Developments help the doctors

It is important for the company that Estonia has a central eHealth solution from where the parties can acquire information. “At the same time, lots of reports are required from the doctors and data queries are made. When there are central databases, data could be made available for the doctors without wasting time. eHealth strives for the solution where the system is data-based, not information-based. At this point, we still have room for improvement: software developers can assist doctors by improving the system,” believes Heinmets.

“Since we have also participated in development of eHealth, we can see the big picture. Our employees have a long-term experience and knowledge in medical area about how it works and which solutions should be emphasised. Many suggestions come from the doctors, but when we detect a problem that can be solved technologically, we present our ideas. Software solutions in medicine are, after all, teamwork,” says Heinmets.

According to Jako Heinmets, the hospitals and family doctors have gathered a lot of information and send it to the eHealth system. “There is still room for improvement, as the information could be data-based.”
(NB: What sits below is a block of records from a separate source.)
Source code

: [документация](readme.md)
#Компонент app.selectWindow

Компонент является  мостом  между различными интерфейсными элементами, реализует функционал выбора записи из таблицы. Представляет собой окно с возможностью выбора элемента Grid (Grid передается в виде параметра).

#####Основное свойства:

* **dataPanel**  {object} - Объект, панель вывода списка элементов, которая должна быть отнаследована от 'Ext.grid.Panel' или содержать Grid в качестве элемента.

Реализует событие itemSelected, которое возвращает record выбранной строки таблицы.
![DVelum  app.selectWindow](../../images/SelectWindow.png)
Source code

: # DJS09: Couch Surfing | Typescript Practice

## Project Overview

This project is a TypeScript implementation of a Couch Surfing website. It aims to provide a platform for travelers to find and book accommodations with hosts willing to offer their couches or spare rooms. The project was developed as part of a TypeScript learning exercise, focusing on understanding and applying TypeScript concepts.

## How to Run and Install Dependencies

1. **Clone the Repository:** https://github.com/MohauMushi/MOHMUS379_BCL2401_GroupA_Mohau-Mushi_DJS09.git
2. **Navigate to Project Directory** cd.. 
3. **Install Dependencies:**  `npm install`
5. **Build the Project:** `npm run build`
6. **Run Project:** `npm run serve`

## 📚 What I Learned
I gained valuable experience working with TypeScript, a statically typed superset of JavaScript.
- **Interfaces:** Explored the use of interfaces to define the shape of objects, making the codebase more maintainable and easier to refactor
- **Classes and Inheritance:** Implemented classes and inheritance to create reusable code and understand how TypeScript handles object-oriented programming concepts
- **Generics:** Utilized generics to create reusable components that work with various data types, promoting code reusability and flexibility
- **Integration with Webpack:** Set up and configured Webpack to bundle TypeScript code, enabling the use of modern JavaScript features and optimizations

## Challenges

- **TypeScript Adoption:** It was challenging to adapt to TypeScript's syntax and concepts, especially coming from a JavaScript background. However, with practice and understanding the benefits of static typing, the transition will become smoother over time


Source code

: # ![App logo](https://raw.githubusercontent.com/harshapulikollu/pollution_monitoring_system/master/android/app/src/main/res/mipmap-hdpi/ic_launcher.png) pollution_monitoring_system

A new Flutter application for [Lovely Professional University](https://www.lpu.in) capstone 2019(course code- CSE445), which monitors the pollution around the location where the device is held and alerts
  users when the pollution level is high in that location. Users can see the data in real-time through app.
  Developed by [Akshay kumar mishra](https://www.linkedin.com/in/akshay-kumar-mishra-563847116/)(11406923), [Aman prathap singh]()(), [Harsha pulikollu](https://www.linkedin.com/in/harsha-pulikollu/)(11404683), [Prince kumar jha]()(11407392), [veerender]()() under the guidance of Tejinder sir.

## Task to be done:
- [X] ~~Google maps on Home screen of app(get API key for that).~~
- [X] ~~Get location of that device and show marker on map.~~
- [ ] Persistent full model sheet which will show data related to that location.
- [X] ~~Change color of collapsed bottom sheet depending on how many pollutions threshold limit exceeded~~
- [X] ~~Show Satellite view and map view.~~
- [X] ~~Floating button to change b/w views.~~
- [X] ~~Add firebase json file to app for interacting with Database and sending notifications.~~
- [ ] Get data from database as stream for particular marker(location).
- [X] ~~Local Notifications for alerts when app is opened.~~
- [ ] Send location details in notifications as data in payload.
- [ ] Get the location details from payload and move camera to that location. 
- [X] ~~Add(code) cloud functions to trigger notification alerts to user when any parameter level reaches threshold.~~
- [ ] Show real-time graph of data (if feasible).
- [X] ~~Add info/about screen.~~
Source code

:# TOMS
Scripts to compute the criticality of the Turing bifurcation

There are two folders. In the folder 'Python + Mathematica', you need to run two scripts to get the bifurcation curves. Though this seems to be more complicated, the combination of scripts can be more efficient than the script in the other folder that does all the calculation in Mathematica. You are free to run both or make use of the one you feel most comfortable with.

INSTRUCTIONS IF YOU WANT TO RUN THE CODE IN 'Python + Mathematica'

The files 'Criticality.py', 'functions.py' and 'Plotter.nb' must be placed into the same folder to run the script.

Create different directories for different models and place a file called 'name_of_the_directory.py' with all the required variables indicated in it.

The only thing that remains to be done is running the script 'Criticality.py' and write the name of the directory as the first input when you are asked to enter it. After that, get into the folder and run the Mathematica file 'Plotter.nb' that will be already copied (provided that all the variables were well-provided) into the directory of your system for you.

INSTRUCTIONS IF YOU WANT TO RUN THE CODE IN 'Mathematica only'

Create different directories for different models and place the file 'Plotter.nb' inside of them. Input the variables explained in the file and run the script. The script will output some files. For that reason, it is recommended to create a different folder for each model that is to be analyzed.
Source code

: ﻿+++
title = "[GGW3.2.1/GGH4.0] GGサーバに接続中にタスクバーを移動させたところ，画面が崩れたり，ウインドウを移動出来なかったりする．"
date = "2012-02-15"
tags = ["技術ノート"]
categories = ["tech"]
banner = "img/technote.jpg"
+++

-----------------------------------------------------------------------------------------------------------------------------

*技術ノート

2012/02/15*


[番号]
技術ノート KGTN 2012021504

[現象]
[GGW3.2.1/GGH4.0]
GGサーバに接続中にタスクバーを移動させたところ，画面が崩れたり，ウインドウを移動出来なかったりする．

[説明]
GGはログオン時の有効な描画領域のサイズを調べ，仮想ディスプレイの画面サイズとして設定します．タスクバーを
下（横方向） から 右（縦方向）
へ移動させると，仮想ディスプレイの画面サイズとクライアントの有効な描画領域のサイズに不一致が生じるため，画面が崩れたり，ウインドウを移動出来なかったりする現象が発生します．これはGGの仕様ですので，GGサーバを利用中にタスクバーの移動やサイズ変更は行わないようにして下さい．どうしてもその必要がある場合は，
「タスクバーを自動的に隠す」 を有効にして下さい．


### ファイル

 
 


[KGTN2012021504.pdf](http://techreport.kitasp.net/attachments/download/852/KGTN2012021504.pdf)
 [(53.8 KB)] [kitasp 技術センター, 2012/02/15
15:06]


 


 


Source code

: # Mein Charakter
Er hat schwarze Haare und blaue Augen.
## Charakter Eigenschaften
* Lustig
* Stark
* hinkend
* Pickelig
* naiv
The Project Manager of Medisoft for Connected Health cluster, Merle Laager, highlights that one of the goals of the cluster is to establish standards. Assignments should be distributed according to the capability and specialities of the members. “Together with partners, we try to show that this is possible in the Connected Cluster. Everybody should, of course, contribute to it. At the moment we are discussing about the existing technical options about how to solve the legal issues, e.g. data protection. We do not have the best solution yet, but we will definitely achieve it,” Laager is certain.

Medisoft has not exported its products as currently available software is rather Estonia-centred. But locally they have several different integrated systems. According to Merle Laager, they do have plans for going to the foreign markets as the distributed system solution within the Connected Health cluster may create the export opportunities in the future. “At the moment, we are working on finding the export opportunities. For example, one idea is a solution in Sweden that will enable two different healthcare service providers query data directly from the original source.”

In five years, Medisoft hopes to main­tain a solid position in Estonian market by developing its products and replacing some of the older ones with the new ones. “Ideally, we are interested in increasing the value of our portfolio and finding foreign partners with whom we can develop new products for export.”